Échos de Narbonne
Autour d’un film de Jean Eustache, Henri-François Imbert signe un documentaire, « le Temps des amoureuses »,
qui fait résonner le passé et le présent.
dans l’hebdo N° 1043 Acheter ce numéro
Le nouveau film d’Henri-François Imbert pourrait commencer par ce vers célèbre de Mallarmé : « Un coup de dés, jamais, n’abolira le hasard. » Non seulement parce que l’existence même du Temps des amoureuses tient à une rencontre fortuite. Mais parce que le film avance selon le jeu des associations, des coïncidences et des découvertes.

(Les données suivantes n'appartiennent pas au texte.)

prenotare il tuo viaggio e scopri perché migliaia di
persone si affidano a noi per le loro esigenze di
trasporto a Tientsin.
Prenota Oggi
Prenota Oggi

La rencontre : dans un café de Narbonne, Henri-François Imbert fait la connaissance d’un homme, Hilaire, qui, trente ans plus tôt, a joué dans Mes Petites Amoureuses, de Jean Eustache, tourné dans cette ville, où le cinéaste lui-même a habité, de même que les grands-parents d’Henri-François Imbert. La rencontre avec Hilaire est suffisamment forte et l’évocation des Petites Amoureuses pleine de résonances intimes et cinéphiliques pour déclencher une envie de film chez Imbert.

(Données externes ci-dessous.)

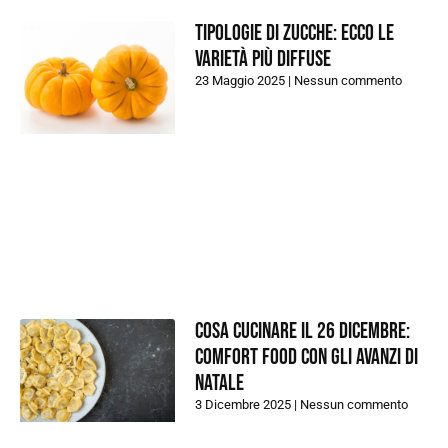
Tipologie di zucche: ecco le
varietà più diffuse
23 Maggio 2025
Nessun commento
Cosa cucinare il 26 dicembre:
comfort food con gli avanzi di
natale
3 Dicembre 2025
Nessun commento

Le Temps des amoureuses peut faire songer au récent Retour en Normandie, de Nicolas Philibert, qui retrouvait les comédiens amateurs ayant joué, adolescents, dans Moi, Pierre Rivière, de René Allio. Là aussi, Hilaire raconte les histoires du tournage de Mes Petites Amoureuses , il échange des souvenirs avec ceux de ses copains qui y ont joué avec lui, retrouve devant la caméra d’Henri-François Imbert celui ou celle qui était perdu de vue. Les photos du tournage ou l’affiche du film, retrouvées chez des revendeurs à Paris, agissent autant sur l’imaginaire du spectateur qui n’aurait pas vu le film d’Eustache (dont Imbert ne montre intelligemment aucun extrait) que comme agents de la mémoire. Pour tous, le tournage a été un moment inoubliable, particulièrement pour Hilaire, marqué par la confiance qu’Eustache accordait à ces adolescents indociles. Il suppose que cette attitude n’a pas été sans influence sur son choix de devenir éducateur. Henri-François Imbert montre cet homme à son tour attentif aux autres, soucieux de transmettre, dans son métier comme dans sa nouvelle passion : la chanson.
Ainsi le Temps des amoureuses est moins tourné vers le passé que sensible au temps qui a passé. Il n’est pas si étonnant dès lors qu’Henri-François Imbert filme les jeunes dont s’occupe aujourd’hui Hilaire, et qui s’interrogent, avec fatalisme, sur leur avenir. Ou qu’il insère un petit film tourné quand il était enfant, en vacances de neige. Même si le cinéaste n’écarte pas les déterminants de chaque époque, il fait le constat d’une énigme, celle de la présence au monde et du devenir dans ce monde. Il le fait en poète, attentif à la fragile vibration des signes, des images et des sons. Et aux échos insoupçonnés qu’ils produisent.